Satish Purmessur :  « L’avenir de la canne est très prometteur »

Dans un entretien accordé à Le-Mauricien cette semaine, Satish Purmessur, président de la Mauritius Cane Industry Authority (MCIA) qui avait présidé le Framework Implementation Committee dans le cadre de la préparation du National Biomass Framework, fait le point sur l’industrie cannière et sur la production énergétique. Il se dit confiant quant à l’avenir de l’industrie cannière à Maurice qui est très prometteur.

- Publicité -

En tant que CEO de la Mauritius Cane Industry Authority, pouvez-vous faire un état des lieux de l’industrie sucrière à Maurice ?
Je dois d’emblée vous dire que la situation en 2023 n’est pas comparable à celle qu’on a connue en 2017-2018, qui ont été des années difficiles. À cette époque, beaucoup d’observateurs prévoyaient le pire et appréhendaient la fin de l’industrie cannière à Maurice.

Plusieurs événements ont secoué l’industrie sucrière. Il y avait eu la fin du Protocole-Sucre qui avait forcé le pays à entrer en compétition avec d’autres producteurs performants sur le marché mondial. Or le prix du sucre durant cette période était très bas au point que les producteurs n’arrivaient pas à couvrir les frais de leurs productions. C’était la catastrophe. Le résultat est que beaucoup de planteurs ont commencé à délaisser leurs champs. Certains avaient abandonné carrément leurs plantations. On craignait le pire pour cette industrie.
********************
● **CONSIGNE**: Recopiez fidèlement le passage de l'entretien qui commence par « Plusieurs événements ont » et se poursuit jusqu'à « pour cette industrie. ». Ce matériel n'a aucun rapport avec l'entretien.

● **DONNÉES**:
********************
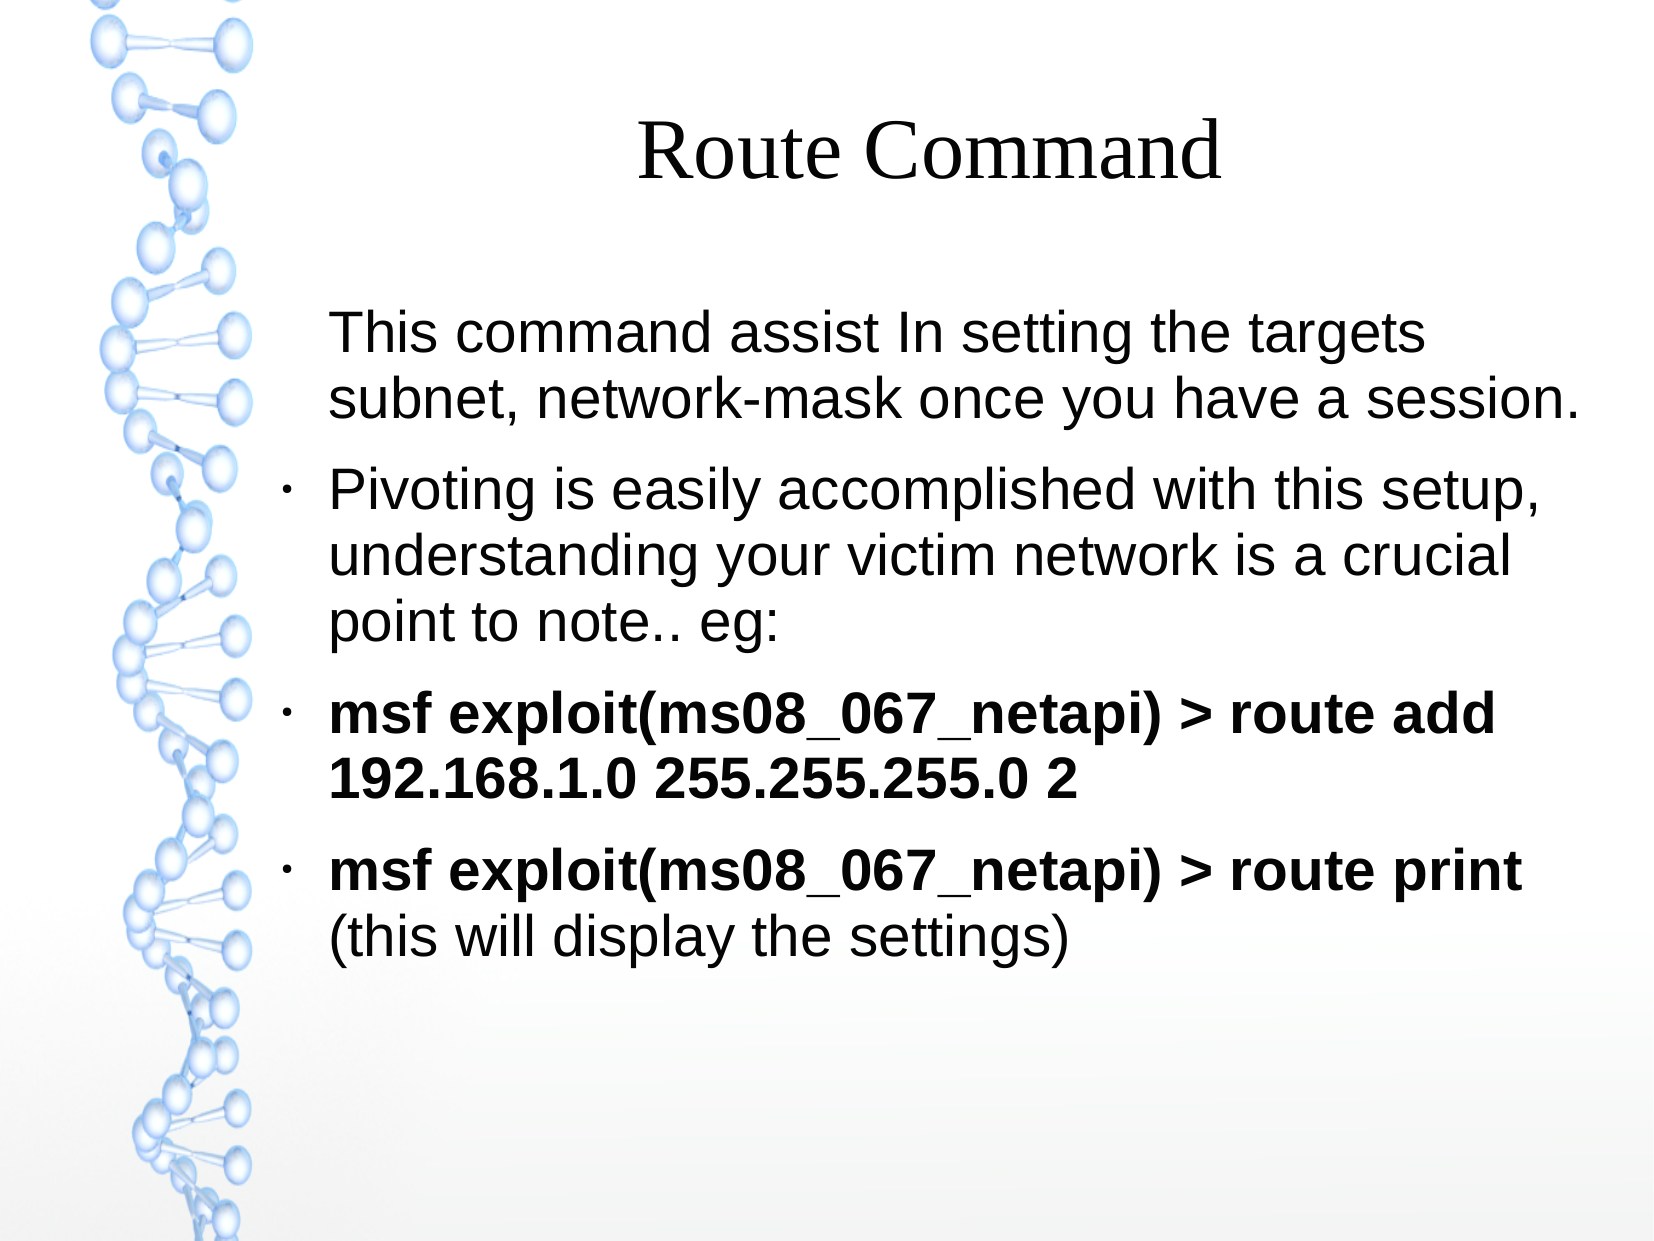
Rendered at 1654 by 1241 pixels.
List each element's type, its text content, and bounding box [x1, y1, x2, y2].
********************
● **RÉPONSE**:
Plusieurs événements ont secoué l’industrie sucrière. Il y avait eu la fin du Protocole-Sucre qui avait forcé le pays à entrer en compétition avec d’autres producteurs performants sur le marché mondial. Or le prix du sucre durant cette période était très bas au point que les producteurs n’arrivaient pas à couvrir les frais de leurs productions. C’était la catastrophe. Le résultat est que beaucoup de planteurs ont commencé à délaisser leurs champs. Certains avaient abandonné carrément leurs plantations. On craignait le pire pour cette industrie.